In 2016, all new projects in the GOM occurred in the Mississippi Canyon and Green Canyon protraction areas, located in the Central GOM planning area, and had an average depth of 4,283 ft and total resource level of 1,429 Bcf. Based on the data provided to the Bureau of Safety and Environmental Enforcement, no new GOM projects started up in 2017. Most of the fits came out reasonably well. Six of the largest fields are shown in detail below.
The overall (stacked) decline curves indicate the expected decline rate for all the wells remaining online, they are not predictions of future production. The fields where the fit was poor were either new projects that are still on plateau, have had fairly patchy start-ups, or have produced a lot of water (or all three) and include Lucius, Stones and Odd Job; or ones where there has been some sort of well rework, e.g. K2, which had gas lift added, and Mad Dog, which had various new measures including water injection added on some blocks. I didn’t include Na Kika as it is a collection of several different fields, some of them gas, and has a pretty uneven production history. The individual decline rates for each field are shown in parentheses after the name and run from 0 percent for fields on early plateau, up to 40 percent and with a pretty good spread between.
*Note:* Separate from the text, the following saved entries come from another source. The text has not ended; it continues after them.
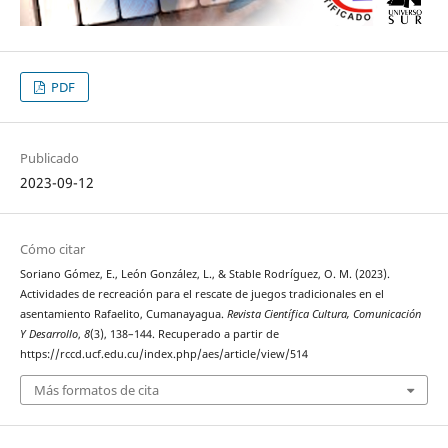
PDF
Publicado
2023-09-12
Cómo citar
Soriano Gómez, E., León González, L., & Stable Rodríguez, O. M. (2023).
Actividades de recreación para el rescate de juegos tradicionales en el
asentamiento Rafaelito, Cumanayagua.
Revista Científica Cultura, Comunicación
Y Desarrollo
,
8
(3), 138–144. Recuperado a partir de
https://rccd.ucf.edu.cu/index.php/aes/article/view/514
Más formatos de cita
For 2018-2019, nine of the 16 projects are located in Mississippi Canyon and Green Canyon protraction areas. Three projects in Garden Banks, West Cameron, and Keathley Canyon are also part of the Central GOM planning area. The decline rate for the fields analyzed is likely to increase because of new projects coming off plateau, water breakthrough or acceleration (e.g. at Great White, Mad Dog, Lucius and Mars-Ursa might be the most likely) and a normal development feature that the best wells are drilled first; but overall that would likely be balanced by new projects reaching plateau. The overall average decline rate came out as 16 percent, which is maybe not surprising given that depletion rate for the whole GoM based on BOEM 2P numbers for 2016 (the latest available data) was also 16 percent.
With depletion and decline close it would imply there isn’t much being added to reserves on operating fields, or any that has been was quickly put on-line. Applying these decline rates to the 2017 field production rates gives an expected drop this year of 175 kbpd. Shallow fields are likely to decline 30 kbpd and the deep-water fields that I didn’t include about 45 kbpd. So total would be 250 kbpd; assuming 90 percent availability that would require 275 kbpd of additional nameplate capacity added to hold production steady. Average project depth is expected to be 4,544 ft in 2018 and 5,585 ft in 2019.